Ruth’s stories usually have a little more meat on them. This one was pretty much boy falls in love in a day, girl thinks he’s a player and gives him a hard time, boy has to to prove her wrong. That said, I still enjoyed the ride because Ruth Cardello can make even the most over used tropes quite fun to read.

She wants to go wild. A billionaire decides to go with her. For two Americans in Paris, love wasn’t in the plans in New York Times bestselling author Ruth Cardello’s sexy high-stakes romance.

After years of choosing safe over satisfying, a weeklong Paris fling sounds perfect to Wren Heath. And who better to have it with than Mauricio Romano, a billionaire with a reputation as a first-class heartbreaker. A few days. Fun, then done. What happens on vacation stays on vacation, right?

Paris was Mauricio’s playground, and love was never part of the game. Lust? Toujours. Then he meets a sweet woman who wants to be a sex kitten. He knows how to give her the wildest five days and nights of her life. No commitments. No strings. But the hotter it gets, the harder it is to remember his own rules.

What do you do when what happens in Paris stays in your heart and then shows up at home?

Are these two destined to clash or destined for love?

Available on Amazon and via Kindle Unlimited with audio included.

This edition came with the audio included. After the first couple chapters listening, I found I wasn’t enjoying the narration as much as I’d enjoyed the narration in book one of the series. Apparently the narrators were different. That’s not to say Mackenzie Cartwright and Rock Engle did a bad job. The switch from male to female voices in the chapters told from Mauricio’s and Wren’s perspectives was very useful for immediately knowing which POV we were in. Both narrators did a good job of differentiation between male and female characters but neither did a particularly great job of differentiation within the sexes. The audio quality was excellent and I noticed no glitches. The text and audio remained in sync at all times.

Let’s start with some of the best bits of the story. The Paris setting is fabulous. We have lots of history and culture lessons thrown in courtesy Wren’s research and exuberance. Some of it was interesting and in-keeping with her character. Some of it also felt like page filler. I did enjoy her take on the Lock Bridge though. I mean seriously, you really need to pop a padlock on a bridge to show your undying love for someone?! And that’s coming from a big old romantic!

Wren is a sweet heroine. The first couple of chapters paint her as the more innocent counterpart to her best friend, Cecile. However, her interactions with Mauricio show that she’s no pushover. As an only child with a father who is coping with PTSD as a war veteran, she’s a determined and loyal daughter. Her parents have provided for her through all of their challenges and she wants to be help them as much as she can. Maybe a little too much, as she’s had to put some her dreams on hold. She’s quick to write off Mauricio as nothing more than a distracting playboy, and with good reason as his reputation as just such precedes him. Yet, he brings out her playful side and the chemistry between them is fun to read.

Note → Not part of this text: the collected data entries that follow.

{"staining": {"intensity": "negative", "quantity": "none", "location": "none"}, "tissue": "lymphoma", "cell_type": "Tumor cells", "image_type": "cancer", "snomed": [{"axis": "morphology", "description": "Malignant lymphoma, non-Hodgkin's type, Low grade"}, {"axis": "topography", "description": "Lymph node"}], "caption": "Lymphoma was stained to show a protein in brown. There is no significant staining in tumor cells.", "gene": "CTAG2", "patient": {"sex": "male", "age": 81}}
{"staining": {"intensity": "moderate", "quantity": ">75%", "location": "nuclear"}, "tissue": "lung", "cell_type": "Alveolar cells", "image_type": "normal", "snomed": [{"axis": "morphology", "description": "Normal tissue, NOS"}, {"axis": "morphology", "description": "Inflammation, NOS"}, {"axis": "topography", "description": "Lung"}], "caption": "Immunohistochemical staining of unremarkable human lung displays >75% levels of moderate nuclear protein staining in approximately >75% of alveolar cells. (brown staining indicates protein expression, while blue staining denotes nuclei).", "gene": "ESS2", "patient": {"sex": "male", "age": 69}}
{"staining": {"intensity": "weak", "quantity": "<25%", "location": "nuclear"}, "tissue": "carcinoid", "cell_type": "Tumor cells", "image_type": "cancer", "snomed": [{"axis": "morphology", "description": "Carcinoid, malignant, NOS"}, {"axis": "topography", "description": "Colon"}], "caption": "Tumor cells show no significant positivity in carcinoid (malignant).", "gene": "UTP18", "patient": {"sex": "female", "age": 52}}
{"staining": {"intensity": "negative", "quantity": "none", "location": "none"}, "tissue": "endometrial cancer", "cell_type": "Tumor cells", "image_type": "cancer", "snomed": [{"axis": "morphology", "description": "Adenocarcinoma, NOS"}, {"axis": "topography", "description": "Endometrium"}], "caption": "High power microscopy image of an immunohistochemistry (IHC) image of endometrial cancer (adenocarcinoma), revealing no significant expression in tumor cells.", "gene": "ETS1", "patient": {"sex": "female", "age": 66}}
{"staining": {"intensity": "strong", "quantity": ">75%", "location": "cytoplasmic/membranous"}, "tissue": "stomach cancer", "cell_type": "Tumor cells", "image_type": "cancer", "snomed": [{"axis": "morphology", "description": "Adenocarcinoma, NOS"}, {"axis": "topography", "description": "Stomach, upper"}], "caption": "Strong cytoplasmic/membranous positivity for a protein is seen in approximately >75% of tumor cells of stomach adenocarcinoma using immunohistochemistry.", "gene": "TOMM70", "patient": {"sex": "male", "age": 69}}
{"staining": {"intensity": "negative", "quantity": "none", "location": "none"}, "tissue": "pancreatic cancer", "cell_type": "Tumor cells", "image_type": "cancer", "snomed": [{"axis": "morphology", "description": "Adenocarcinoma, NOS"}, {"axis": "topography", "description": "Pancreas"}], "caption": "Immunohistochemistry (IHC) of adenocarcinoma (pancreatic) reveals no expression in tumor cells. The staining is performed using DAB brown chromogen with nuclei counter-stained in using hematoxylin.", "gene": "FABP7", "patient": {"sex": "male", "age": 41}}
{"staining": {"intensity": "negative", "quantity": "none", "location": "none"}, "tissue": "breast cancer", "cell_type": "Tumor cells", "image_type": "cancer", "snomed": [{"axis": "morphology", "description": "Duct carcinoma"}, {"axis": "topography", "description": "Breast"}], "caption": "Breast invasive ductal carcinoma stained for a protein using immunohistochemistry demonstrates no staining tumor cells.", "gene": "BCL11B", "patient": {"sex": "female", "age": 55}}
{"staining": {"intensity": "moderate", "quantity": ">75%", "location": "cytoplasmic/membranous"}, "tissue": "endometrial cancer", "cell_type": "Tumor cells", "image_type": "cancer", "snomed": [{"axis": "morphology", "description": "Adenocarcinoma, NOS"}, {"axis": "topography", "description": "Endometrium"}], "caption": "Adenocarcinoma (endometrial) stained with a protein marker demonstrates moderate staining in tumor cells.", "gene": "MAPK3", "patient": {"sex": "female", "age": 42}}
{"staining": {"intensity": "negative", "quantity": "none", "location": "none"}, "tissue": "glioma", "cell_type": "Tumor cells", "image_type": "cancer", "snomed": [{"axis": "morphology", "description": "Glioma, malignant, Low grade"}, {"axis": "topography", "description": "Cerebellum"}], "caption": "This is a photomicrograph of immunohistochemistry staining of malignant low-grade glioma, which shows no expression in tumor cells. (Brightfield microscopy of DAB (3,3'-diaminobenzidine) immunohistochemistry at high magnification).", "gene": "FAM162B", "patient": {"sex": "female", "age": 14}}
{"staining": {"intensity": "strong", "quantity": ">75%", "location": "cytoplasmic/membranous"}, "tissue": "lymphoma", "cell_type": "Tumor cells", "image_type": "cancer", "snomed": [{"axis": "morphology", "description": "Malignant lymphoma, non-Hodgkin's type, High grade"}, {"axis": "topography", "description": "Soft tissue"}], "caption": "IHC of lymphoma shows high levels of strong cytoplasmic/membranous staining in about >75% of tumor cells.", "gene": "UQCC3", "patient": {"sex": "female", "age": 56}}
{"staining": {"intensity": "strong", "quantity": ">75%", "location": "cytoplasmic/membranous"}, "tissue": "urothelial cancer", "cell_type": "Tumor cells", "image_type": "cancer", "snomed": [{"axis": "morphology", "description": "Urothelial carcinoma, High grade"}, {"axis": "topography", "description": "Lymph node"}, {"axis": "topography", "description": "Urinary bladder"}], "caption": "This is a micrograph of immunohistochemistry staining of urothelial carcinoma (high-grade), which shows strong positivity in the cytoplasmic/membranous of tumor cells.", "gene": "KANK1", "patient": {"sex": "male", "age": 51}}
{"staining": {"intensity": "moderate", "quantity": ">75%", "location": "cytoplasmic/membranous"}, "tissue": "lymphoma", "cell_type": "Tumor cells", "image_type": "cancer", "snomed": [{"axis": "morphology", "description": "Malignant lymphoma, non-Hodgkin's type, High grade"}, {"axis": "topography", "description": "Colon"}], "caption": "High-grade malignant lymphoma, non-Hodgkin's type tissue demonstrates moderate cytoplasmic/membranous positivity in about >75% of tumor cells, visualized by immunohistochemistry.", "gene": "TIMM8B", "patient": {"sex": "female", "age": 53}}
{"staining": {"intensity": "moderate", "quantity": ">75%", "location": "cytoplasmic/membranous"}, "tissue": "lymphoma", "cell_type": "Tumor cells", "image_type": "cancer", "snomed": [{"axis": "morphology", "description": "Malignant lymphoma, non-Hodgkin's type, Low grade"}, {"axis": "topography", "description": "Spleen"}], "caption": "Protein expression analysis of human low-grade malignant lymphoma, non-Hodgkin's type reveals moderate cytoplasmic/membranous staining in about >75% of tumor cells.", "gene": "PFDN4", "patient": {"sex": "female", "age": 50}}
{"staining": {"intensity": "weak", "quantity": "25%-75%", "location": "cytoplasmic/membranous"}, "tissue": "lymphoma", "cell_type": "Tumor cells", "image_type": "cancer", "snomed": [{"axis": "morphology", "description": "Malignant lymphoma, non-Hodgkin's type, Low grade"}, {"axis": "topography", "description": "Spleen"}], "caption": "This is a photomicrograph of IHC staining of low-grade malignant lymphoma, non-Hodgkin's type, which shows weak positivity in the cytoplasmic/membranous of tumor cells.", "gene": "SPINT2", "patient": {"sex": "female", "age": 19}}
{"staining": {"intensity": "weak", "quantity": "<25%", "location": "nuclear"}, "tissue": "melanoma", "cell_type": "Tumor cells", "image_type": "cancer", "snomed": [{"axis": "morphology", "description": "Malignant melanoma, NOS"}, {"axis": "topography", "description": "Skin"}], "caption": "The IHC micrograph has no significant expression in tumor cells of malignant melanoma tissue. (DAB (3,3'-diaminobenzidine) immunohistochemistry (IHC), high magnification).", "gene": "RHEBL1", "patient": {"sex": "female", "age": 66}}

Mauricio is far more complex than Wren wants to give him credit for being. He grew up with two loving and in love parents and with three brothers. He might be the most notable playboy of the bunch, but he’s a dependable brother. When his elder brother needed him most he was there and able to step in to his shoes, at the head of the family business. Now that Sebastian is back on his feet, Mauricio is free to finally discover what he really wants out of life. He quickly decides it’s Wren. Maybe too quickly but, hey, it’s an escapist romance story!

I did enjoy how both of these characters are very family driven. It’s a factor both have in common and one that will help them along the way as they figure out how to make a relationship work.

Once again, there was a very abrupt chapter inserted (just after the midway point) from Dominic’s perspective that I could have done without… but it was better than the random annoying ‘Judy’ chapters of the first installment. The story also ends with a Dominic chapter as he’s key to the overall series arc concerning the mysterious Italian family connections. Although his attitude is awful and hints at none of the character development he had in an earlier series, I suspect he will come full circle, again, by the end of these series.

Overall, a fun escapist read. I give The Wild One 3/5 espresso shots.